Let $$a, b \in R$$, $$(a \neq 0)$$. If the function $$f$$, defined as
$$f(x) = \begin{cases} \frac{2x^2}{a}, & 0 \leq x \lt 1 \\ a, & 1 \leq x \lt \sqrt{2} \\ \frac{2b^2 - 4b}{x^3}, & \sqrt{2} \leq x \lt 8 \end{cases}$$
is continuous in the interval $$[0, \infty)$$, then an ordered pair $$(a, b)$$ can be

We are told that the real-valued constants $$a$$ and $$b$$ make the piece-wise function

$$ f(x)= \begin{cases} \dfrac{2x^{2}}{a}, & 0\le x\lt 1\\[4pt] a, & 1\le x\lt \sqrt2\\[4pt] \dfrac{2b^{2}-4b}{x^{3}}, & \sqrt2\le x\lt 8 \end{cases} $$

continuous on the whole interval $$[0,\infty)$$. A function is continuous at a point when

$$\lim_{x\to c^{-}}f(x)=f(c)=\lim_{x\to c^{+}}f(x).$$

Inside every open sub-interval the defining formula itself is continuous, so the only possible trouble points are where the formula changes, namely at $$x=1$$ and $$x=\sqrt2$$ (the point $$x=0$$ is safe, because the single formula that covers it already gives $$f(0)=0$$ and the limit as $$x\to0^{+}$$ is also $$0$$).

Condition at $$x=1$$

The limit from the left uses the first formula:

$$ \lim_{x\to1^{-}}\dfrac{2x^{2}}{a}=\dfrac{2(1)^{2}}{a}=\dfrac2a. $$

The value (and the limit from the right) at $$x=1$$ comes from the second formula:

$$ f(1)=a. $$

For continuity we require

$$ \dfrac2a = a. $$

Multiplying both sides by $$a$$ gives

$$ 2 = a^{2}\quad\Longrightarrow\quad a=\pm\sqrt2. $$

Thus only two values of $$a$$ are possible:

$$ a = \sqrt2 \quad\text{or}\quad a=-\sqrt2. $$

Condition at $$x=\sqrt2$$

The limit from the left (where $$x\lt \sqrt2$$) is simply the constant value $$a$$:

$$ \lim_{x\to(\sqrt2)^{-}}f(x)=a. $$

The value (and the limit from the right) at $$x=\sqrt2$$ is obtained from the third formula:

$$ f(\sqrt2)=\frac{\,2b^{2}-4b\,}{(\sqrt2)^{3}}. $$

Because $$(\sqrt2)^{3}=\sqrt2\cdot2=2\sqrt2$$, we have

$$ f(\sqrt2)=\frac{2b^{2}-4b}{2\sqrt2} =\frac{2b(b-2)}{2\sqrt2} =\frac{b(b-2)}{\sqrt2}. $$

Continuity at $$x=\sqrt2$$ therefore demands

$$ a=\frac{b(b-2)}{\sqrt2}. \cdots(1) $$

Substituting the possible values of $$a$$

Case 1: $$a=\sqrt2$$. Then equation (1) becomes

$$ \sqrt2=\frac{b(b-2)}{\sqrt2}\quad\Longrightarrow\quad b(b-2)=2. \cdots(2) $$

Case 2: $$a=-\sqrt2$$. Then equation (1) becomes

$$ -\sqrt2=\frac{b(b-2)}{\sqrt2}\quad\Longrightarrow\quad b(b-2)=-2. \cdots(3) $$

Checking the four given options

We now verify which listed ordered pair $$(a,b)$$ satisfies the appropriate relation.
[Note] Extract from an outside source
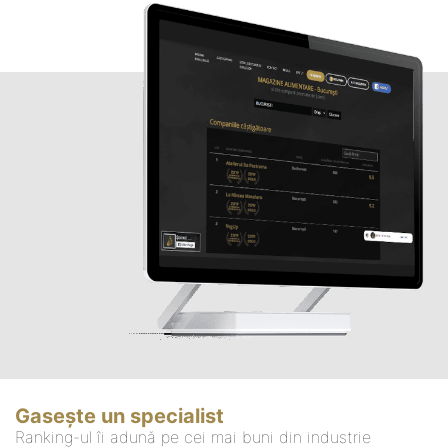
Gasește un specialist
Ranking-ul îi adună pe cei mai buni din industrie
• Option A: $$a=-\sqrt2,\; b=1-\sqrt3.$$
For this $$b(b-2)=(1-\sqrt3)(-1-\sqrt3)=2,$$ so we get equation (2), not (3). Hence Option A fails.

• Option B: $$a=\sqrt2,\; b=-1+\sqrt3.$$
Compute $$b(b-2)=(-1+\sqrt3)(-3+\sqrt3)=6-4\sqrt3\neq2,$$ so equation (2) is not satisfied. Option B fails.

• Option C: $$a=\sqrt2,\; b=1-\sqrt3.$$
Again $$b(b-2)=2,$$ which exactly fulfils equation (2). Therefore Option C works.

• Option D: $$a=-\sqrt2,\; b=1+\sqrt3.$$
Here $$b(b-2)=(1+\sqrt3)(-1+\sqrt3)=2,$$ but equation (3) needs $$b(b-2)=-2$$. Hence Option D fails.

Only Option C satisfies all the continuity conditions.

Hence, the correct answer is Option C.